Looking towards the shoreline, five kilometers to the West, he considered just how bad it would feel once they were in the jungle. He knew the numbers didn't tell you anything except that it would be miserable.
It had been said that they should give themselves at least 24 hours to acclimate before plunging in.
But Brooks disagreed. He did not feel rushed, even though they had little time. He had enough time, he thought. Success would be based on how he did, not the time itself.
Easy to think now, the thought came. When it was time for them to pull out, there would be no leeway. They had only estimates of when the moon would start to break up, but they could not be sure. If the moon started to break up earlier than expected, then he'd have to go or die.
Regardless of how much headway he'd made in convincing the !A!amo to give up everything they knew.

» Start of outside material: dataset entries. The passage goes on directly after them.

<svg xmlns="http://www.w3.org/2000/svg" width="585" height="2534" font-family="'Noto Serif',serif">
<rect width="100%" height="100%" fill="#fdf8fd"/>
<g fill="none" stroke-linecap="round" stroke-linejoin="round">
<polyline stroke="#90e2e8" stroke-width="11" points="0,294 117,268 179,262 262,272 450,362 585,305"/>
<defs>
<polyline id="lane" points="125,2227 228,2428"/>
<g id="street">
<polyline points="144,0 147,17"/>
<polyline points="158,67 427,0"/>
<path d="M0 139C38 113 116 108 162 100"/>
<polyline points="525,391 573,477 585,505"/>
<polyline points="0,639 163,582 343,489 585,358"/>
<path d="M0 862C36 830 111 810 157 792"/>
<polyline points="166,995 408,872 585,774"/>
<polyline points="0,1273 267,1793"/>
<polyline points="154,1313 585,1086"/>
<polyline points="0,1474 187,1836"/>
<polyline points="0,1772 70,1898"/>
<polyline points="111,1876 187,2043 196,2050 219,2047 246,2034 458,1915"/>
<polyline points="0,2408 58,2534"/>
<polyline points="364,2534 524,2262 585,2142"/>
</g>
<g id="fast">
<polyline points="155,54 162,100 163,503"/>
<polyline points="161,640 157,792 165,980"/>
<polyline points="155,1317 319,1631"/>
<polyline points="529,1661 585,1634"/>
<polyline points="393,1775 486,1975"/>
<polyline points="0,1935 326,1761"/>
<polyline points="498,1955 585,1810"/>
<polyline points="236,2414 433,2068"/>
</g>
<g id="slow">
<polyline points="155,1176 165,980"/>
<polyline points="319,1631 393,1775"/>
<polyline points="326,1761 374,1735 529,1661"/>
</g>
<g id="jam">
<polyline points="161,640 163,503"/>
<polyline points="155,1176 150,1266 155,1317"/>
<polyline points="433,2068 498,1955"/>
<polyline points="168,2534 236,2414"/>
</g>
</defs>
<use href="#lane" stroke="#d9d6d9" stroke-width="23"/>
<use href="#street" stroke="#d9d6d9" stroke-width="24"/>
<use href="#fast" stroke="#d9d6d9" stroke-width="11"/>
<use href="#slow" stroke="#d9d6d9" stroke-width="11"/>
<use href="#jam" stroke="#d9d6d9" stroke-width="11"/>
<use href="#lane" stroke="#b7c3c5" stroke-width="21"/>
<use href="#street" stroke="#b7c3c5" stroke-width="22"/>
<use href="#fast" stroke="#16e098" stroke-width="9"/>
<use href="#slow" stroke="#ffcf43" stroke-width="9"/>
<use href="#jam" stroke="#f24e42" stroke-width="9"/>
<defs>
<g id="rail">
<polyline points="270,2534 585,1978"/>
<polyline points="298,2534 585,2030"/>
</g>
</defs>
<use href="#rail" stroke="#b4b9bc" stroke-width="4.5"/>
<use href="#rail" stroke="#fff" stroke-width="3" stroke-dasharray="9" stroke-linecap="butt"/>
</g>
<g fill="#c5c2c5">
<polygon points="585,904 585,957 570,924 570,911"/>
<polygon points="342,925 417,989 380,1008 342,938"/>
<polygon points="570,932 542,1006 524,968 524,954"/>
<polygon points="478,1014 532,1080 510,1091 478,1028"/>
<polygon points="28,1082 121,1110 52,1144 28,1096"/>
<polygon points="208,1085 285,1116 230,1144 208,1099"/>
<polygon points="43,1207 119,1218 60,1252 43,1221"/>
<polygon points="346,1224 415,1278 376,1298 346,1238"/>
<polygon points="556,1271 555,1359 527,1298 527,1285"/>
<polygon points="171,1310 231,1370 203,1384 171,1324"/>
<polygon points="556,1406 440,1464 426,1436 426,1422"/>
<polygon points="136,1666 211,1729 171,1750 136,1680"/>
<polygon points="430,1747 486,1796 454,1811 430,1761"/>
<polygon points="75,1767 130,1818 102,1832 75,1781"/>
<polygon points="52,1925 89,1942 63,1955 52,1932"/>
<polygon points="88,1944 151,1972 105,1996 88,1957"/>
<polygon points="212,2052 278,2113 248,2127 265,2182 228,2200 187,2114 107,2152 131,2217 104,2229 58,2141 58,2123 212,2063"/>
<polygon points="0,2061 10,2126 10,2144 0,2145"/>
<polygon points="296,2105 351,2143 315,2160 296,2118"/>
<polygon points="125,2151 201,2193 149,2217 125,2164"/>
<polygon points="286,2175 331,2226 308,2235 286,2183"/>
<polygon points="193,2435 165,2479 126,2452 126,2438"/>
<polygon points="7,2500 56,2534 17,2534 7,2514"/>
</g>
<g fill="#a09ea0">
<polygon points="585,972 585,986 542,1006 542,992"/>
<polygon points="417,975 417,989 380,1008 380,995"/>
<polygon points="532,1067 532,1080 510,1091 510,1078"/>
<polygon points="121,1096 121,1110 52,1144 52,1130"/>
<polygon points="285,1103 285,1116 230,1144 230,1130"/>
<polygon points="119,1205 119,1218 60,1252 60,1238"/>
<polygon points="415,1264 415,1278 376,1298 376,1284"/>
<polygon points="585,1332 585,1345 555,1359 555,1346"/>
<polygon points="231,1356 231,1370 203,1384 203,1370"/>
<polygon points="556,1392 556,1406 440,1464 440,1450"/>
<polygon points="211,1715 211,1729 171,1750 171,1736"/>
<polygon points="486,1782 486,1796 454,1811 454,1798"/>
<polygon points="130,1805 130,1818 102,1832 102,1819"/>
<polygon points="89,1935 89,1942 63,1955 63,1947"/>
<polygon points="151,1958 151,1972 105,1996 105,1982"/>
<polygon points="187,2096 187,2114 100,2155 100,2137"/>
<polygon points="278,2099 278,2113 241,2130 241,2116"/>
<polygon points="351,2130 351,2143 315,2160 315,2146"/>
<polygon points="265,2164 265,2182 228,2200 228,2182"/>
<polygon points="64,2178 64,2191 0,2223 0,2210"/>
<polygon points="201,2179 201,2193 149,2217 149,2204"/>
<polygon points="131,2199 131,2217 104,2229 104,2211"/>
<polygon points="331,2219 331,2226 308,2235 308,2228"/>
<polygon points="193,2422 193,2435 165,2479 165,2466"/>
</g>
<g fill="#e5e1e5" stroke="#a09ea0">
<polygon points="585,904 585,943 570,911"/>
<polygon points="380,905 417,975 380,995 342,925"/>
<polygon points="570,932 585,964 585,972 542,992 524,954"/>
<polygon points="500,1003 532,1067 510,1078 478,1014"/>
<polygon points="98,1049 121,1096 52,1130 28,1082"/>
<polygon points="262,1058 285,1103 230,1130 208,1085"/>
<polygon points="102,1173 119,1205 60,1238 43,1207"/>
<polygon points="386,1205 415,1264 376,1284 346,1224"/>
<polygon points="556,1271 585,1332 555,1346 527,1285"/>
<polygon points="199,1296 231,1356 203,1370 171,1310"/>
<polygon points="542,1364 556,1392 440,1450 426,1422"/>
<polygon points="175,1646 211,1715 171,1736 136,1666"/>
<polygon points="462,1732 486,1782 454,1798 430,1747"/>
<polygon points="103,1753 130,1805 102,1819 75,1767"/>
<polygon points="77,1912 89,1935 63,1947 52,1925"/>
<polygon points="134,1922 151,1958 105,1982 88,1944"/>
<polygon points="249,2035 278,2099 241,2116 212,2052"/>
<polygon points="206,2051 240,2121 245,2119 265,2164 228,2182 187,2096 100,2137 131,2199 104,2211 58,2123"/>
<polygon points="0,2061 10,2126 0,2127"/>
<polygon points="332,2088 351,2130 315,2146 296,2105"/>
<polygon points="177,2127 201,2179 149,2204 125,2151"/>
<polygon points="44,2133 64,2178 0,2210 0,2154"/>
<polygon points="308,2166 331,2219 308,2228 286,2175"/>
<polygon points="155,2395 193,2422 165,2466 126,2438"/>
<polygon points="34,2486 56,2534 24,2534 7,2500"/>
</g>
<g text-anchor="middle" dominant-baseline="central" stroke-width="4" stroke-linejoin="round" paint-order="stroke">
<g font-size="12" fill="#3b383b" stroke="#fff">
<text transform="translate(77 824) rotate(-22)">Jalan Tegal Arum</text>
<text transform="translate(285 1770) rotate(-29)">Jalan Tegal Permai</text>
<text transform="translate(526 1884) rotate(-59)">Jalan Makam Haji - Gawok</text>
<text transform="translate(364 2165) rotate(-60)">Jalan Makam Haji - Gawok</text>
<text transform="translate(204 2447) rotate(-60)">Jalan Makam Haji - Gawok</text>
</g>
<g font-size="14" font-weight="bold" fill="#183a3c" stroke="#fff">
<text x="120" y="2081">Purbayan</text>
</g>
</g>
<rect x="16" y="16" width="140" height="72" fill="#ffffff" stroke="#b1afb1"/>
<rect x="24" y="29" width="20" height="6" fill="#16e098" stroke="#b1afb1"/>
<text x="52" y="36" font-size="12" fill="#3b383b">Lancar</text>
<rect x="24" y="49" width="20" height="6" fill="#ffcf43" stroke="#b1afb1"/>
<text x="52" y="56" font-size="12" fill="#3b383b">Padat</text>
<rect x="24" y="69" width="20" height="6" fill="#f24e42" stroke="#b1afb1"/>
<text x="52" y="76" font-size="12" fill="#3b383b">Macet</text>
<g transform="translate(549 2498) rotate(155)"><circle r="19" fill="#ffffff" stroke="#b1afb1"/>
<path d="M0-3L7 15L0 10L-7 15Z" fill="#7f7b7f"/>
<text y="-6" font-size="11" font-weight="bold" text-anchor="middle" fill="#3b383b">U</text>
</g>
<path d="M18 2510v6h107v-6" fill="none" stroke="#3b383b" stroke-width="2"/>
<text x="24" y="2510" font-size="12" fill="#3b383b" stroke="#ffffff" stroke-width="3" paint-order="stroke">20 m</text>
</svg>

"We'll set out immediately," he told the drones.
"Are you certain you don't want to acclimate?" Kai asked him.
"Yes," he said. "This isn't the jungle - it's going to be much worse there. I want us there as soon as we can so we have as much time as possible to get used to our new environment." He smiled slightly. "This isn't my first time being on a new, and only semi-tolerable world."
Kai did not seem happy with his call, but she nodded. She had expected that Brooks might do this.
The winds here tore at them violently. There was nothing but ocean out East of them. There was only one small continent on the other hemisphere; the wind could fly almost unabated around the world, picking up tremendous speed.
One of the drones was battered by an unexpected gust and went tumbling, righting itself just before it fell out of sight.
Kai was battered by the same wind, stumbling towards the railing.
The railing was three meters tall, but through the bars she stared off the edge, down thirty meters towards the sea. The waves came up close to half that height.
She wasn't about to get blown over a three-meter fence. But she knew that if someone, somehow did go over, their odds of survival were almost zero. The winds made rescue drones unreliable, and the waves would batter aquatic ones. Only crawlers with ropes and nets, clinging to the pillars, could have a chance.
Stepping away from the railing and looking out towards the land, she almost regretted taking a field role again after all this time.